33 So then, my brothers and sisters, when you gather to eat, you should all eat together. 34 Anyone who is hungryshould eat something at home, so that when you meet together it may not result in judgment.
And when I come I will give further directions.

The context of the discussion starts in vv. 17-22. Paul states that the Corinthians' gatherings, "Do more harm than good" because "there are divisions among you." These divisions are between the rich and the poor. "For when you are eating, some of you [the rich] go ahead with your own private suppers. As a result, one person remains hungry [the poor] and another gets drunk [the rich]. Don’t you [rich] have homes to eat and drink in? Or do you despise the church of God by humiliating those who have nothing?"

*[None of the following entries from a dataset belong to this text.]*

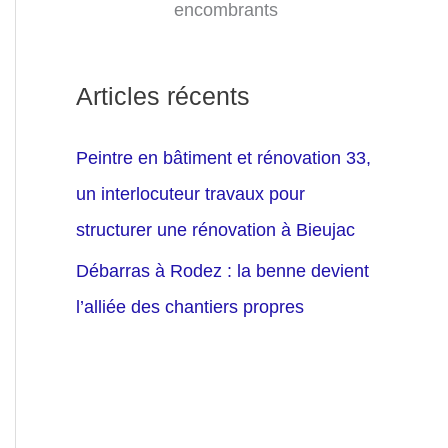
encombrants
Articles récents
Peintre en bâtiment et rénovation 33,
un interlocuteur travaux pour
structurer une rénovation à Bieujac
Débarras à Rodez : la benne devient
l’alliée des chantiers propres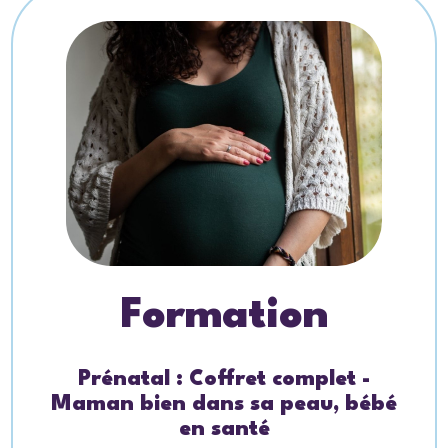
Formation
Prénatal : Coffret complet -
Maman bien dans sa peau, bébé
en santé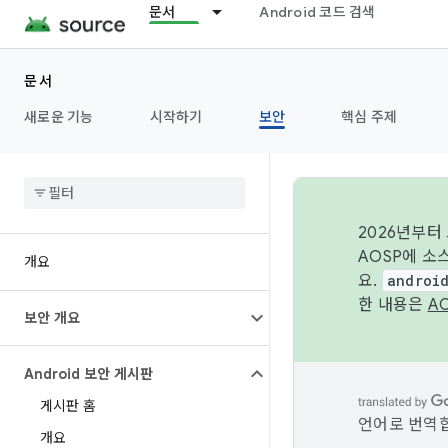
문서
Android 코드 검색
문서
새로운 기능
시작하기
보안
핵심 주제
2026년부터
AOSP에 소
개요
요.
androi
한 내용은
A
보안 개요
Android 보안 게시판
게시판 홈
언어로 번역합
개요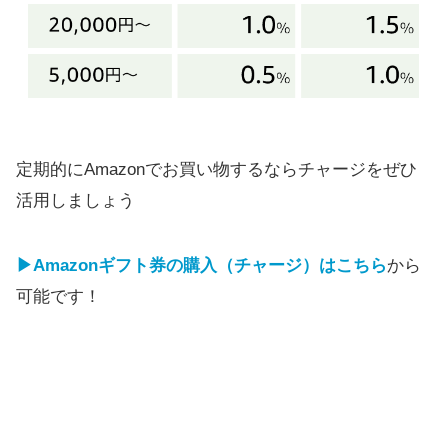
定期的にAmazonでお買い物するならチャージをぜひ
活用しましょう
▶Amazonギフト券の購入（チャージ）はこちら
から
可能です！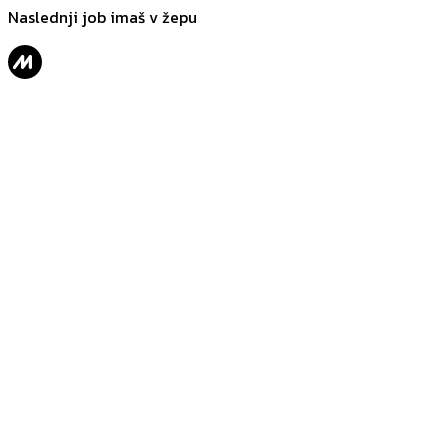
Naslednji job imaš v žepu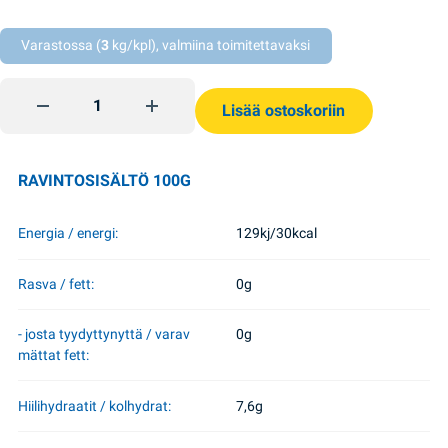
Varastossa (
3
kg/kpl), valmiina toimitettavaksi
Kotikalja Okroshechnyi 2l Danilo quantity
Lisää ostoskoriin
RAVINTOSISÄLTÖ 100G
Energia / energi:
129kj/30kcal
Rasva / fett:
0g
- josta tyydyttynyttä / varav
0g
mättat fett:
Hiilihydraatit / kolhydrat:
7,6g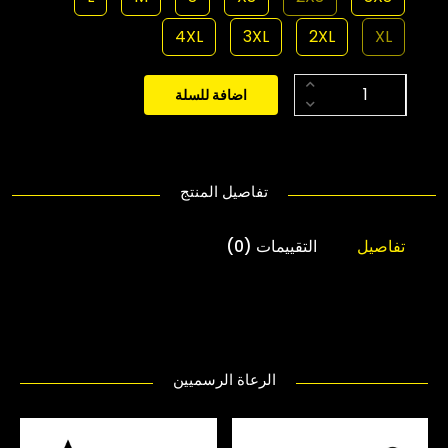
4XL
3XL
2XL
XL
اضافة للسلة
تفاصيل المنتج
تفاصيل
التقييمات (0)
الرعاة الرسميين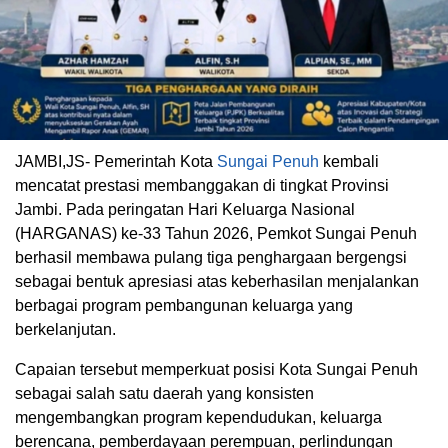
JAMBI,JS- Pemerintah Kota
Sungai Penuh
kembali
mencatat prestasi membanggakan di tingkat Provinsi
Jambi. Pada peringatan Hari Keluarga Nasional
(HARGANAS) ke-33 Tahun 2026, Pemkot Sungai Penuh
berhasil membawa pulang tiga penghargaan bergengsi
sebagai bentuk apresiasi atas keberhasilan menjalankan
berbagai program pembangunan keluarga yang
berkelanjutan.
Capaian tersebut memperkuat posisi Kota Sungai Penuh
sebagai salah satu daerah yang konsisten
mengembangkan program kependudukan, keluarga
berencana, pemberdayaan perempuan, perlindungan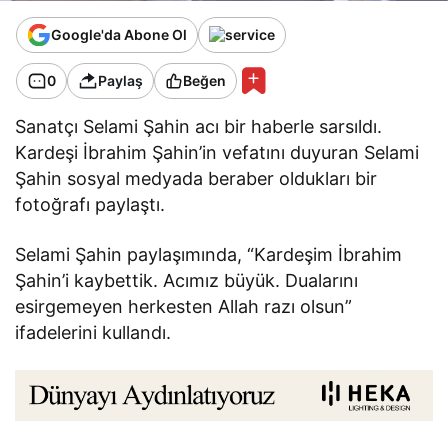
Google'da Abone Ol
0
Paylaş
Beğen
Sanatçı Selami Şahin acı bir haberle sarsıldı.
Kardeşi İbrahim Şahin’in vefatını duyuran Selami
Şahin sosyal medyada beraber oldukları bir
fotoğrafı paylaştı.
Selami Şahin paylaşımında, “Kardeşim İbrahim
Şahin’i kaybettik. Acımız büyük. Dualarını
esirgemeyen herkesten Allah razı olsun”
ifadelerini kullandı.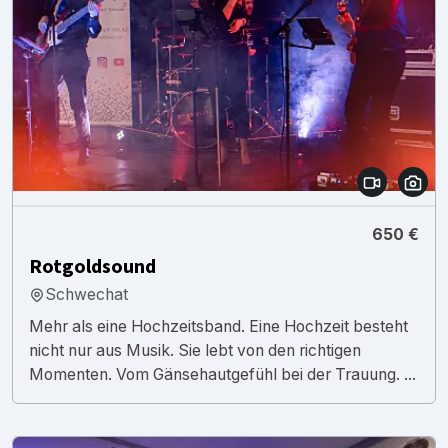
650 €
Rotgoldsound
Schwechat
Mehr als eine Hochzeitsband. Eine Hochzeit besteht
nicht nur aus Musik. Sie lebt von den richtigen
Momenten. Vom Gänsehautgefühl bei der Trauung. ...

To the extent that Communion becomes a way to show off who has wealth ("Look at this sumptuous food and wine we can afford") and who does not ("We have crumbs and juice"), then the church is having Communion in "an unworthy manner."

Verse 27 is confusing, because Paul combines the two primary New Testament metaphors for Christ's body: 1) Bread and Wine as Jesus' body and blood; and 2) The Church as the body of Christ. Paul says, "Whoever eats the bread or drinks the cup [i.e. Communion] in an unworthy manner will be answering for the body and blood of the Lord [i.e. the church itself, see 1 Cor. 12]." In other words, if you start eating a feast of Communion (Christ's body-as-food) and ignore the people who are right there (Christ's body-as-people), you're missing the point.

Moreover, this chapter does NOT say that God is striking people dead because they eat communion "unworthily," even though that's how many of us have been taught to read it. Rather, Paul is pointing out the extreme inequity between the rich and the poor in the church. The wealthy who eat "without honoring the body of Christ" (v. 29) are being high-capacity consumers, ignoring the rest of the church, specifically the poor. This is why people are growing "weak and sick and some have even died." It's not God killing people for taking Communion who aren't "supposed" to. It's because the wealthy keep eating, and the poor keep starving. That's why Paul is so upset. Getting Communion so badly wrong could literally mean lives are the line.

That said, now that we are no longer anxious about God striking us down because someone ate Communion who wasn't supposed to, this allows us to look at Jesus' examples with clear eyes. Jesus had a reputation with eating with the wrong kinds of people. The Last Supper itself was offered to a man who was about to deny him (Peter) and a man who was in the middle of betraying him (Judas). Why then should the church get the authority to decide who's "allowed" to receive Communion or not? I think the answer is clear: it shouldn't.